DETROIT -- Among the unspoken rules that automakers typically follow at an auto show:
- Don't put an executive onstage holding note cards.
- Don't tell the world you plan to be reckless.
- Don't hand the microphone to journalists who want to ask about vehicles catching fire and a new recall.
- Do show a new car.
Tesla Motors broke all of those rules Tuesday with perhaps the least rehearsed, most amateurish-looking press conference of any automaker at this year's Detroit auto show.
The consequences? Its stock surged 16 percent.
Meanwhile, shares of Ford Motor Co., which spent millions of dollars and countless hours orchestrating a blockbuster reveal of its new, aluminum-clad F-150 pickup, barely moved afterward.
Clearly, investors don't care about auto-show theatrics.
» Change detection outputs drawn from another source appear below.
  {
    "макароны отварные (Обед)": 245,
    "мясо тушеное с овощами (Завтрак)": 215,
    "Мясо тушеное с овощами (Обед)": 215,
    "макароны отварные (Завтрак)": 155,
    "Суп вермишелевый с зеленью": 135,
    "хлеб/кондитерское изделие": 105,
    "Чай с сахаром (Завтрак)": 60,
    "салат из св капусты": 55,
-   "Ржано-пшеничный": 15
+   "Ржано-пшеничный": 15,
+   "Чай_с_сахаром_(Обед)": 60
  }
And many of Tesla's fiercely loyal, enthusiastic customers don't mind that the maker of their auto doesn't try to act like any other automaker.
"We're a startup -- a small company from California," Jerome Guillen, Tesla's vice president of worldwide sales and service, said during Tuesday's press conference in Detroit.
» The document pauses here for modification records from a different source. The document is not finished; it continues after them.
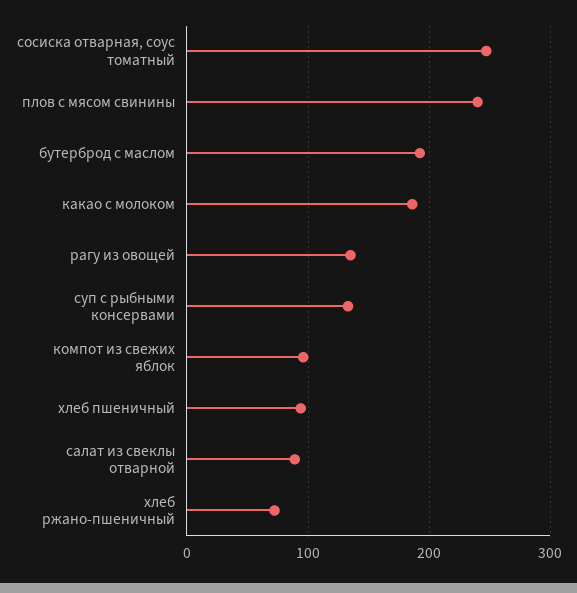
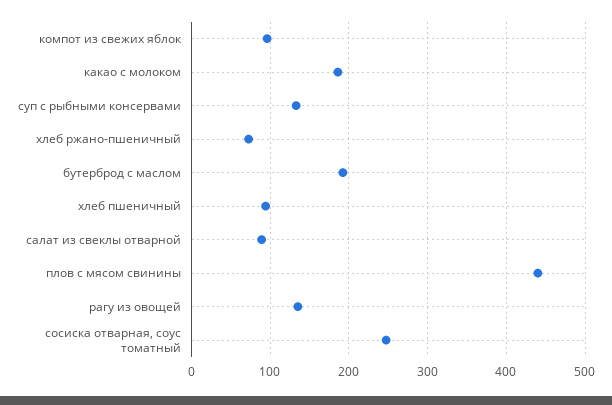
  {
    "сосиска отварная, соус томатный": 250,
-   "плов с мясом свинины": 240,
+   "плов с мясом свинины": 440,
    "бутерброд с маслом": 190,
    "какао с молоком": 190,
    "рагу из овощей": 140,
    "суп с рыбными консервами": 130,
    "компот из свежих яблок": 100,
    "хлеб пшеничный": 90,
    "салат из свеклы отварной": 90,
    "хлеб ржано-пшеничный": 70
  }

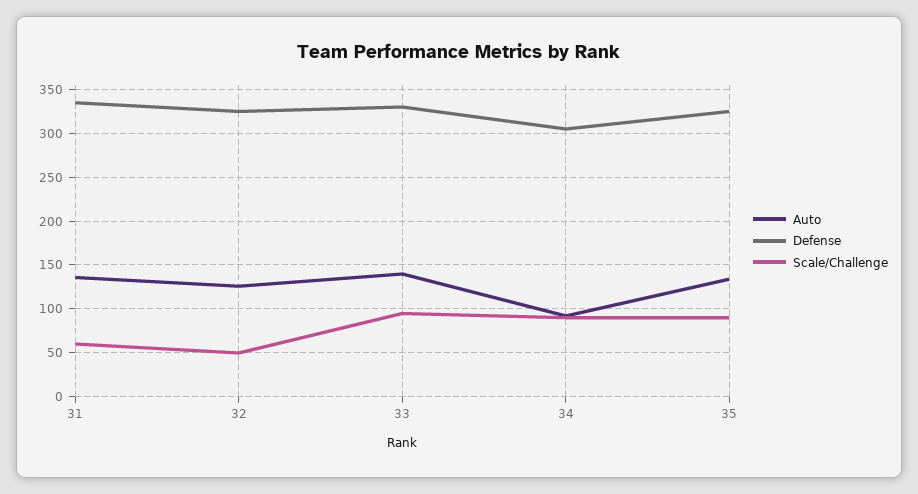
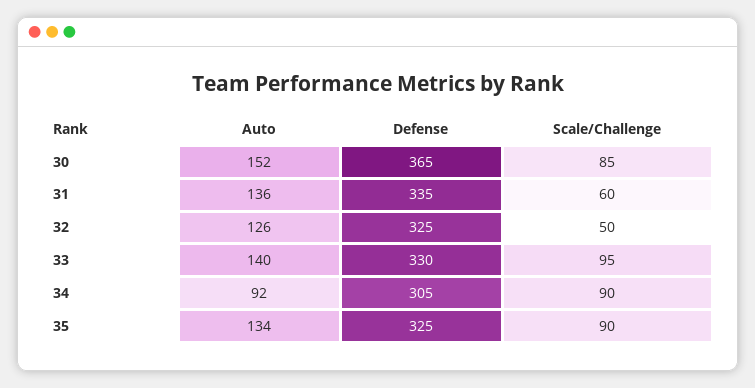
  {
    "Auto": {
      "31": 136,
      "32": 126,
      "33": 140,
      "34": 92,
-     "35": 134
+     "35": 134,
+     "30": 152
    },
    "Defense": {
      "31": 335,
      "32": 325,
      "33": 330,
      "34": 305,
-     "35": 325
+     "35": 325,
+     "30": 365
    },
    "Scale/Challenge": {
      "31": 60,
      "32": 50,
      "33": 95,
      "34": 90,
-     "35": 90
+     "35": 90,
+     "30": 85
    }
  }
Tesla's press conference consisted of nothing more than Guillen and another vice president, Diarmuid O'Connell, standing on a bare white platform in front of a large crowd of media.
Guillen occasionally looked down at notes in his hand and sounded as though he hadn't thought much about what to say until the plane ride to Detroit.
Seven minutes after Guillen started speaking, Tesla's stock had risen $10 a share.